In her first novel In Exile the author Alexandra Turney throws you into the Eternal city. The city itself is completely overlooked, which I actually rather enjoyed. However, it find the fact that the story seems so timeless quite symbolic because of its setting. The book itself is divided into three parts which are separated very logically. Each of the parts represents the emotions that mainly the protagonist Grace, but also her friends Caroline and Sara are experiencing towards the god Dionysus.
On the very first page we are introduced to Dionysus who wakes up in modern Rome. He is instantly confronted with the fact that not a single soul worships him still. At the same moment, in the same city, a girl is bored to death. Her name is Grace. She is angsty, melodramatic, has questionable taste in (girl)friends and is longing for an adventure she will not forget. Little does she know that on an innocent walk she will encounter a stranger who will fill her with fear and love she has never felt before.
I have many opinions on this book, and also many emotions. At first the book was quite fast paced, then in the second part it slowed down tremendously. I hoped it would become a bit faster paced, which it did in the third part. I love the faster paced parts better. I simply felt as if at moments the author simply didn’t know how to fill the in-betweens and connect the main plot points. She didn’t do a bad job, far from that, it was simply noticeable to me.
The characters. Hmm. I longed to love them. Especially Caroline and Dionysus. Simply because those two seems like they had that unique dark potential I enjoy so much. However, Dionysus seem a bit flat most of the time. There were moments when we were given a glimpse into his thoughts, but they were short and simply not enough for me to connect with him.
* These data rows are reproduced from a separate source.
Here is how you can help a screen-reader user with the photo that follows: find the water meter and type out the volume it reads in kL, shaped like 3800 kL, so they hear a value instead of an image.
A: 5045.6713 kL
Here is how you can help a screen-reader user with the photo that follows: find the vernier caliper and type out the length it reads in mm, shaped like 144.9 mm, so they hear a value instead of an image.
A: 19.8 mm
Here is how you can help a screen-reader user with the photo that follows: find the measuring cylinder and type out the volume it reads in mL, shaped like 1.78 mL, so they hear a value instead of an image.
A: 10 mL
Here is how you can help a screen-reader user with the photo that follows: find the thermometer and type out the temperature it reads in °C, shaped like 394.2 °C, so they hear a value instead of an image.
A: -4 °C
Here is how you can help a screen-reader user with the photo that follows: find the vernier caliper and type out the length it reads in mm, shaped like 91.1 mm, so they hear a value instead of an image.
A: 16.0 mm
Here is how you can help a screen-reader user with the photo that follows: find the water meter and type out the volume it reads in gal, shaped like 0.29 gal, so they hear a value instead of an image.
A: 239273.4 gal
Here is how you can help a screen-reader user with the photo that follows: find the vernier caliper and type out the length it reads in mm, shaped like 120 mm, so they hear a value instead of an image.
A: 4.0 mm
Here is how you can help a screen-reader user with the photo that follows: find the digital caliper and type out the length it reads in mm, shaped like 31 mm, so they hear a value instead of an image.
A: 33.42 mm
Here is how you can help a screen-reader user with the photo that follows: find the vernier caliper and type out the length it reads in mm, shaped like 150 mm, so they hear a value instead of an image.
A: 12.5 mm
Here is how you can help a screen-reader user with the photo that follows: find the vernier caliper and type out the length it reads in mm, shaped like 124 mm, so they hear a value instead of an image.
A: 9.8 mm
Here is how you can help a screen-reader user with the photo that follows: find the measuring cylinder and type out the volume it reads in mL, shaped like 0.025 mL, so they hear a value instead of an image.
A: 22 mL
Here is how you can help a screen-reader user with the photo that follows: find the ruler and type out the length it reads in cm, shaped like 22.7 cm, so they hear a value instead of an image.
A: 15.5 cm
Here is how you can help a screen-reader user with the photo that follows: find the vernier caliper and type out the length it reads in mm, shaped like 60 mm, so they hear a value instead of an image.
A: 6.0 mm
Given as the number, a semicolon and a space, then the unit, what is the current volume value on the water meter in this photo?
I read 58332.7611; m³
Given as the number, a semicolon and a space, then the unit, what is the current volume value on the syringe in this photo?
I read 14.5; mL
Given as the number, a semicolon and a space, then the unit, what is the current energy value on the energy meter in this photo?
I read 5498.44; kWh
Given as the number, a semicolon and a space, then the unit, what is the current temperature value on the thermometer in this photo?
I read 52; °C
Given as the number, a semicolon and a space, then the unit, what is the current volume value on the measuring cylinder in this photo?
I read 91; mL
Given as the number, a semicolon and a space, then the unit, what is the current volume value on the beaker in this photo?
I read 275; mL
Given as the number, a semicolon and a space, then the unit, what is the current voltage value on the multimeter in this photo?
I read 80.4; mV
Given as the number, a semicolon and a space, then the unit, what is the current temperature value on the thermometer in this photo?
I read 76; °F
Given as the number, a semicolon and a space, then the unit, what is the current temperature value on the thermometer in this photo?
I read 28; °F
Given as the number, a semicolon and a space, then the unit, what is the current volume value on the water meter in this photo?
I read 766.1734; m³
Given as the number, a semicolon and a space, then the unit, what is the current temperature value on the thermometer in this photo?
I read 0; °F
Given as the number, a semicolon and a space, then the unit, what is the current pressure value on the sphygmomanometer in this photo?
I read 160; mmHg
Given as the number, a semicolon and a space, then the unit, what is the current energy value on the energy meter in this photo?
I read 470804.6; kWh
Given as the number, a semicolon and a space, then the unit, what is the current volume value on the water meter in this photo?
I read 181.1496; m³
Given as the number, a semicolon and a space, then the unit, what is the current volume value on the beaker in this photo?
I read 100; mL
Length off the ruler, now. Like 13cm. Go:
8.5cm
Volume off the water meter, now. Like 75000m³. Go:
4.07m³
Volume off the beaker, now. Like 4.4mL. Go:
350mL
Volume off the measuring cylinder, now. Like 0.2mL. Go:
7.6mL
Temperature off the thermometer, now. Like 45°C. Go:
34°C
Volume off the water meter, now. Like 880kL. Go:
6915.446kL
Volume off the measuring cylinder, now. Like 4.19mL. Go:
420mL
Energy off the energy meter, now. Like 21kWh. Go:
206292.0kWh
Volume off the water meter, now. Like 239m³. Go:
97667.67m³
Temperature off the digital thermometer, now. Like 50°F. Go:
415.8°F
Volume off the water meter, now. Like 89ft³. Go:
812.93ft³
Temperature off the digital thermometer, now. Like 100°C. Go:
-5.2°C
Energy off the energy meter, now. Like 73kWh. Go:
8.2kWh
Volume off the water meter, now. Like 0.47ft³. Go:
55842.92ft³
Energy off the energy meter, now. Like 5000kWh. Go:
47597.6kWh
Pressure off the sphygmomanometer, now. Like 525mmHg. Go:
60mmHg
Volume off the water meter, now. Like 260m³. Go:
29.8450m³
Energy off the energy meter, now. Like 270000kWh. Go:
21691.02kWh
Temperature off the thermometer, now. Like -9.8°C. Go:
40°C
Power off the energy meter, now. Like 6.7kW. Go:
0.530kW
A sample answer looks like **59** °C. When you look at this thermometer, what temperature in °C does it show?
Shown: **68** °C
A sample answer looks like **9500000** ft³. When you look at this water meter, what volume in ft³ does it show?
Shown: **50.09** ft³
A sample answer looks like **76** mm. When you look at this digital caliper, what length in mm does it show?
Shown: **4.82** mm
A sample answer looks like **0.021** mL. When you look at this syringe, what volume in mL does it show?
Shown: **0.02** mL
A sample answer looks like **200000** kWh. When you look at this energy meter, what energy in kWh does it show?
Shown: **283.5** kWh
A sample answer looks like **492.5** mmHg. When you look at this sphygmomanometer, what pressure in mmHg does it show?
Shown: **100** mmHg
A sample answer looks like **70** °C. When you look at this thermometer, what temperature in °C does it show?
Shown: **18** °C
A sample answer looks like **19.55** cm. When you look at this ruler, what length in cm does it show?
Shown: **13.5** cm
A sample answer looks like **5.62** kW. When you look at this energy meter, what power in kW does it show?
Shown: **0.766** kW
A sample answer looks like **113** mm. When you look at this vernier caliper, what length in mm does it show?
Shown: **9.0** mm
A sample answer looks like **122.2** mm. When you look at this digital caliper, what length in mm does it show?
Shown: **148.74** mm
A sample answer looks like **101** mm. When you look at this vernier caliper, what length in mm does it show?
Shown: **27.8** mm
And Caroline was at the beginning simply unlikable, then I despised her, but when she became even more important to Grace that before I liked her a bit more. I simply feel like Caroline could have been given so much more depth and flesh. Sara was such an uninteresting character I know I will forget her quite soon.
I am not sure if all these things were ment to be this way, but they bugged me (except for the Sara part, I don’t really care about her).
In conclusion, this a fine book. It had a charming bit of greek mythology, which I always appreciate. When I started reading it I hadn’t heard it being compared to The Secret History by Donna Tartt, but I soon discovered it had the same vibe. I will not implicate that there is some sort of plagiarism here, because there isn’t! Simply, there are some similarities in the stories. The main reason I am mentioning this is because if you enjoyed The Secret History or any other dark academia novel then you will probably enjoy this one as well. Also, I just wanted to say that I really like the cover!
I received this book in exchange for an honest review.